All of the data is to be written out again exactly, without the pictures.

= DATA UNDER STUDY =

= = = = = = =

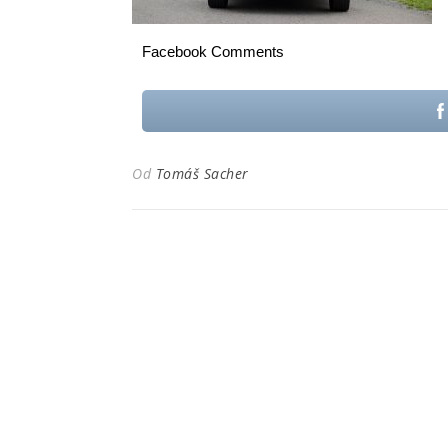
Facebook Comments
Od
Tomáš Sacher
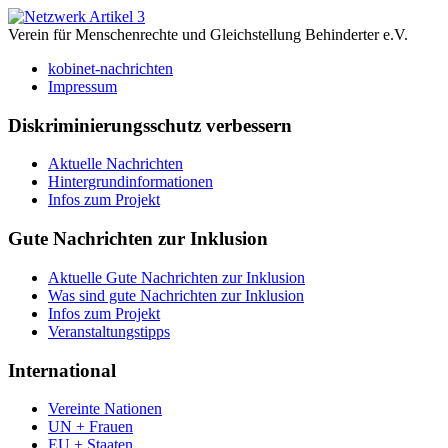
Verein für Menschenrechte und Gleichstellung Behinderter e.V.
kobinet-nachrichten
Impressum
Diskriminierungsschutz verbessern
Aktuelle Nachrichten
Hintergrundinformationen
Infos zum Projekt
Gute Nachrichten zur Inklusion
Aktuelle Gute Nachrichten zur Inklusion
Was sind gute Nachrichten zur Inklusion
Infos zum Projekt
Veranstaltungstipps
International
Vereinte Nationen
UN + Frauen
EU + Staaten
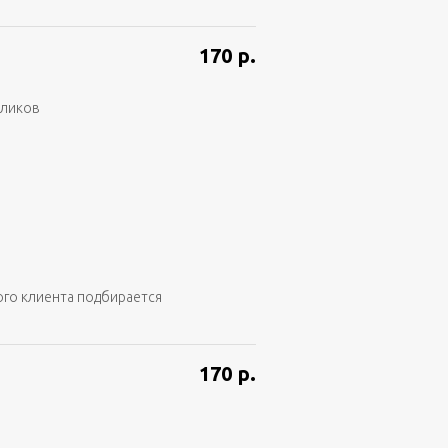
170
р.
аликов
ого клиента подбирается
170
р.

= = = = = = =

= ANSWER SPACE =
Facebook Comments
Od
Tomáš Sacher
Verein für Menschenrechte und Gleichstellung Behinderter e.V.
kobinet-nachrichten
Impressum
Diskriminierungsschutz verbessern
Aktuelle Nachrichten
Hintergrundinformationen
Infos zum Projekt
Gute Nachrichten zur Inklusion
Aktuelle Gute Nachrichten zur Inklusion
Was sind gute Nachrichten zur Inklusion
Infos zum Projekt
Veranstaltungstipps
International
Vereinte Nationen
UN + Frauen
EU + Staaten
170
р.
аликов
ого клиента подбирается
170
р.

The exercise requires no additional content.